| Source records |
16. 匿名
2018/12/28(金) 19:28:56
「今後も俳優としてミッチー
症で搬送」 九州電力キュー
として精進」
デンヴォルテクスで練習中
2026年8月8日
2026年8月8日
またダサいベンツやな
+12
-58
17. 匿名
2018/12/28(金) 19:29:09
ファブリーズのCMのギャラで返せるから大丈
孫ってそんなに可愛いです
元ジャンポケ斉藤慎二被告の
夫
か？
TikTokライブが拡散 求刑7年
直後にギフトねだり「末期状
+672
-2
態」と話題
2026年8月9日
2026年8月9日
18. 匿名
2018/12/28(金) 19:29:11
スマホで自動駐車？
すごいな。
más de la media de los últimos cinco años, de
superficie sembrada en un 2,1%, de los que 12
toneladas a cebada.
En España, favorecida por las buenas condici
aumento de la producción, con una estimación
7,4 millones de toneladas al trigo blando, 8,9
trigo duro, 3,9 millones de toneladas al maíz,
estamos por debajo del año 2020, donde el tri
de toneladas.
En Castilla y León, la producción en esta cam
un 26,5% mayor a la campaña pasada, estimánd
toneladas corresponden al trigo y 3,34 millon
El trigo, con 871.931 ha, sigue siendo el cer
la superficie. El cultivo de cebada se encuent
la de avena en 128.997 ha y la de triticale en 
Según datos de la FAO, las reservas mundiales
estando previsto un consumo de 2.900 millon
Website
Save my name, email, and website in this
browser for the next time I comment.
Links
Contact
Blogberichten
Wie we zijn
==
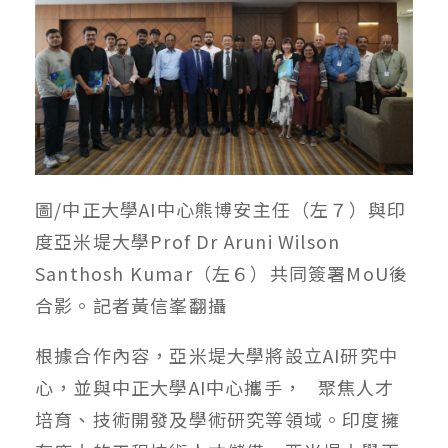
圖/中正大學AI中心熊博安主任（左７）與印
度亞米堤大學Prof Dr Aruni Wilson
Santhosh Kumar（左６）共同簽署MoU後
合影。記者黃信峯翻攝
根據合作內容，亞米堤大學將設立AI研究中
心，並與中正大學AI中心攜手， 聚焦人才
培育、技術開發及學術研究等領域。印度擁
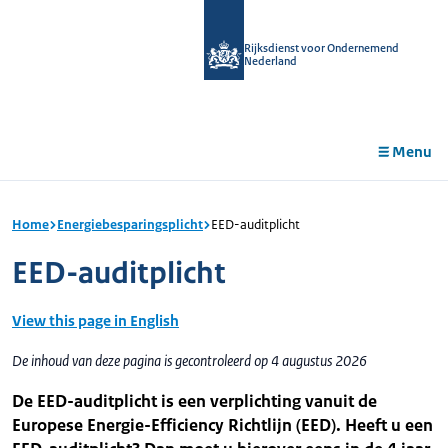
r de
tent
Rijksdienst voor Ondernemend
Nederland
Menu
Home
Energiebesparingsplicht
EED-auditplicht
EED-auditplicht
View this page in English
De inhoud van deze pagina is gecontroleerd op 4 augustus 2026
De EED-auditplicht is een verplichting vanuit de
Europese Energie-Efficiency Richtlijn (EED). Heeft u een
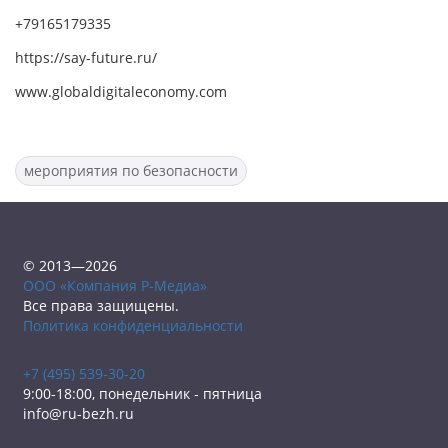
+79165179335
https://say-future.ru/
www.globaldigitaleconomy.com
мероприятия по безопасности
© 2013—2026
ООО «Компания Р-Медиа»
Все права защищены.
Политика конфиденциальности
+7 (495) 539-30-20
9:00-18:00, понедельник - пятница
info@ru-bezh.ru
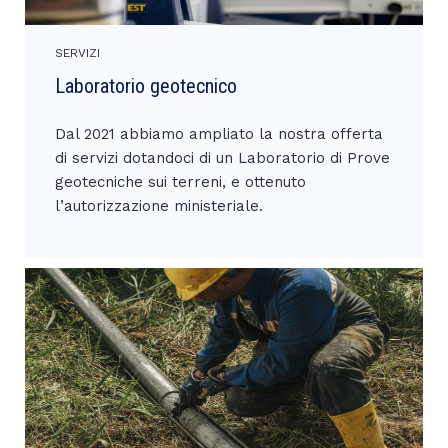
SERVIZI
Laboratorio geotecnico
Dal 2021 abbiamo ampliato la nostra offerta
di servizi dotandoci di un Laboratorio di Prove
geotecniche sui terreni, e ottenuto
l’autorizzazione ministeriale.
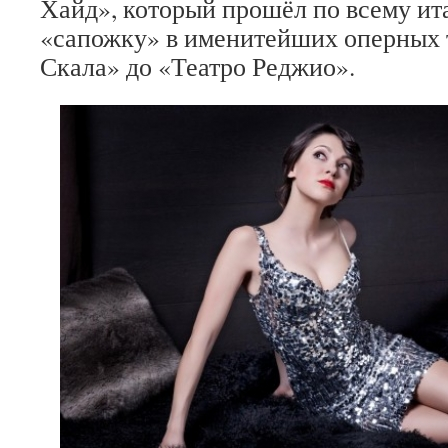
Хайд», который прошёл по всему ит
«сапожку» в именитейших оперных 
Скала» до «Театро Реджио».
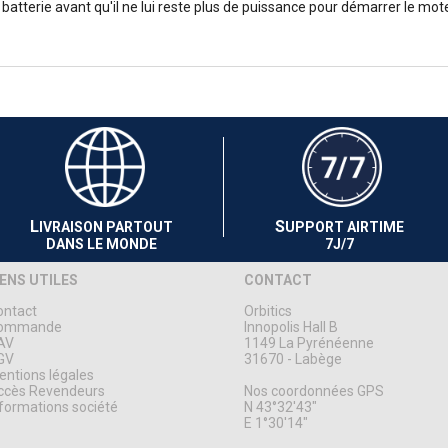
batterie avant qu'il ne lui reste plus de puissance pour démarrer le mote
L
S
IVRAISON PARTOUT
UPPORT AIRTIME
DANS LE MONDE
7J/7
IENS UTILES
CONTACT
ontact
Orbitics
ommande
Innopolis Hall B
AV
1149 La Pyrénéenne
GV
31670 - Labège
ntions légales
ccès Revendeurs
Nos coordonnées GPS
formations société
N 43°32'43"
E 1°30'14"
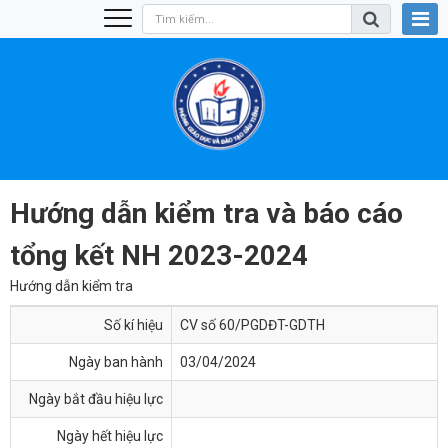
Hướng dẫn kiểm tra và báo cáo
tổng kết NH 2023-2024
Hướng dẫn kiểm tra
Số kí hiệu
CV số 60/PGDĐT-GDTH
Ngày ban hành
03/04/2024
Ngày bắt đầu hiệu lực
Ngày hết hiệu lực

| Exercise prompt |
Copy every line of the records above that contains "hiệu".

| Output |
Số kí hiệu
Ngày bắt đầu hiệu lực
Ngày hết hiệu lực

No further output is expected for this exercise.